Take these five steps to make the process go more smoothly.
Check Your Credit
Your credit score is among the most important factors when it comes to qualifying for a mortgage. “In addition, the standards are higher in terms of what score you need and how it affects the cost of the loan,” says Mike Winesburg, formerly a mortgage planner with McKinley Carter Wealth Services in Wheeling, W. Va. Scour your credit reports for mistakes, unpaid accounts or collection accounts. Just because you pay everything on time every month doesn’t mean your credit is stellar. The amount of credit you’re using relative to your available credit limit, or your credit utilization ratio, can sink a credit score. The lower the utilization rate, the higher your score will be. Ideally, first-time homebuyers would have a lot of credit available, with less than a third of it used. Repairing damaged credit takes time. If you think your credit may need work, begin the repair process at least six months before shopping for a home.
Evaluate Assets and Liabilities
A first-time homebuyer should have a good idea of money they owe and money they have coming in.
“If I were a first-time homebuyer and I wanted to do everything right, I would probably try to track my spending for a couple of months to see where my money was going,” Winesburg says. Additionally, buyers should have an idea of how lenders will view their income, and that requires becoming familiar with the basics of mortgage lending. For instance, some professionals, such as the self-employed or straight-commission salesperson, may have a more difficult time getting a loan than others. The self-employed or independent contractor will need a solid two years’ earnings history to show, according to Winesburg.
When applying for mortgages, you must document income and taxes. Typically, mortgage lenders will request two recent pay stubs, the previous two years’ W-2s, tax returns and the past two months of bank statements—every page, even the blank ones.

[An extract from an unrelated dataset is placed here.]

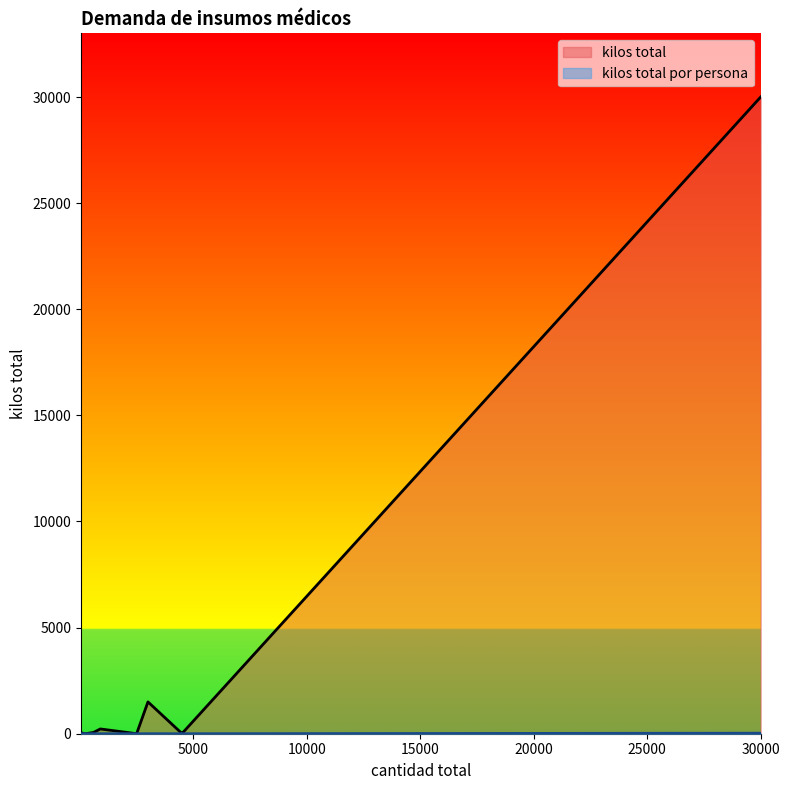

Does the chart display data point markers on the line(s)?

No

“Why it has to be every single last page, I don’t know. But that is what they want to see. I think they look for nonsufficient funds or odd money in or out,” says Floyd Walters, owner of BWA Mortgage in La Canada Flintridge, Calif.

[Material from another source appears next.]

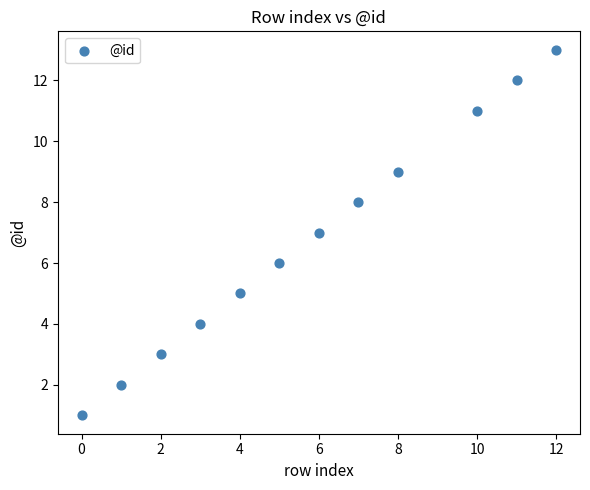

What is the range of X values (max minus min)?

12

Ideally, you already know how much you can afford to spend before the mortgage lender tells you how much you qualify for.
By calculating debt-to-income ratio and factoring in a down payment, you will have a good idea of what you can afford, both upfront and monthly. Though there’s not a fixed debt-to-income ratio that lenders require, the standard dictates that no more than 28 percent of your gross monthly income be devoted to housing costs. This percentage is called the front-end ratio.
The back-end ratio shows what portion of income covers all monthly debt obligations. Lenders prefer the back-end ratio to be 36 percent or less, but some borrowers get approved with back-end ratios of 45 percent or higher.
Figure Out Your Down Payment
It takes effort to scrape together the down payment. There are programs that can assist buyers with qualifying incomes and situations.
“I’ve helped arrange assistance loans for $10,000, which are interest- and payment-free, and forgivable after five years. Although considered a loan, they’re more like grants. Other programs can provide up to $40,000 interest-free,” Winesburg says. Finally, speak with mortgage lenders when you’re starting the process. Check with friends, co-workers and neighbors to find out which lenders they enjoyed working with and ask them questions about the process and what other steps first-time homebuyers should take.